OK, there are two fundamental misunderstandings at play here. Part of it is word choice, and part of it is just not realizing what different things are. But I think I understand where they are coming from.
Issue One
The first misunderstanding is in the nature of GPUs and GLSL. You seem to think of GPUs as near-exact analogs of CPUs. CPUs have memory; GPUs have memory. CPUs run programs; GPUs run programs. You code CPUs in C or C++; you code GPUs in GLSL.
Therefore, you have come to the conclusion that all GPU operations are governed by GLSL, that all GPU operations are just different functions executing and such. On CPUs, C and C++ code allocate CPU-accessible memory. Therefore, on GPUs, GLSL allocates GPU-accessible memory. OpenGL thus acts as some kind of “blending” agent between C/C++ and GLSL.
That is not how it works.
GLSL does not control what gets rendered. GLSL does not control when rendering happens. The only thing GLSL is used for is to determine shaders. And shaders are very limited in what they do. They operate on certain parts of the rendering pipeline, and they cannot (directly) affect any other parts of that pipeline, outside of the specific values they write as outputs.

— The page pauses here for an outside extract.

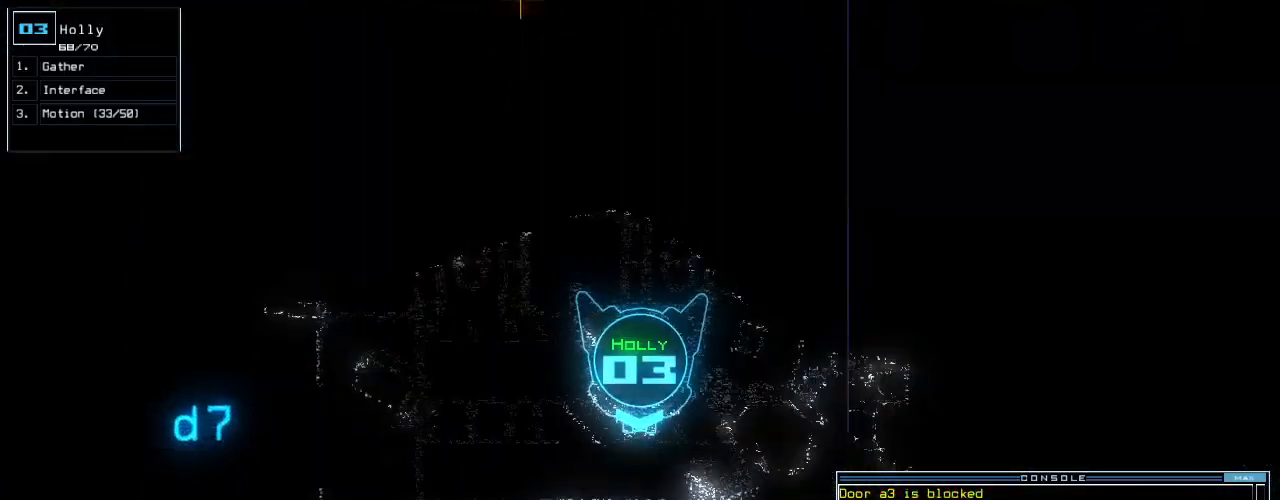
{"keys": ["right", "up"], "events": [[240, "left", "down"], [340, "left", "up"], [400, "right", "down"]]}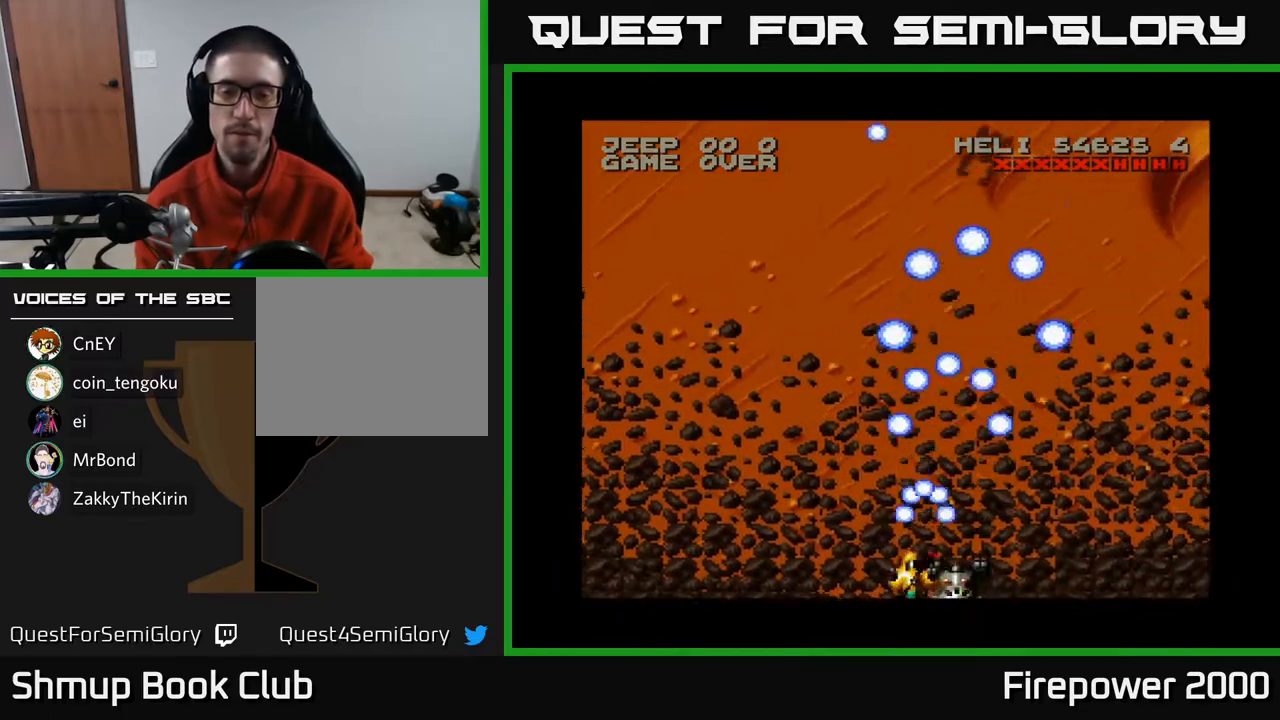
Gameplay with a controller (Xbox layout); each line is a JSON object with the inputs held at the frame after it. "events" lists button and stick changes between this image and that frame as [ms after this image, input, new state], when the widget could be followed in between.
{"buttons": ["A", "DPAD_DOWN"], "left_stick": "center", "right_stick": "center", "events": [[17, "DPAD_RIGHT", "down"], [83, "DPAD_RIGHT", "up"], [233, "DPAD_DOWN", "up"], [367, "DPAD_RIGHT", "down"], [417, "DPAD_DOWN", "down"], [450, "DPAD_RIGHT", "up"]]}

They don’t manage the GPU’s memory. They do not schedule GPU operations. All they do happens in certain discrete, fixed locations.
GLSL’s control over GPU operations is in no way similar to C or C++'s control over CPU operations. GLSL is much more like a scripting language than a regular programming language. Like most scripting languages, you compile them as part of executing the application, not as part of compiling it. Like most scripting languages, they operate in a sandboxed environment, which has very limited access to the outside world. Like most embedded scripting languages, they execute exactly and only when the execution environment decides they get to execute.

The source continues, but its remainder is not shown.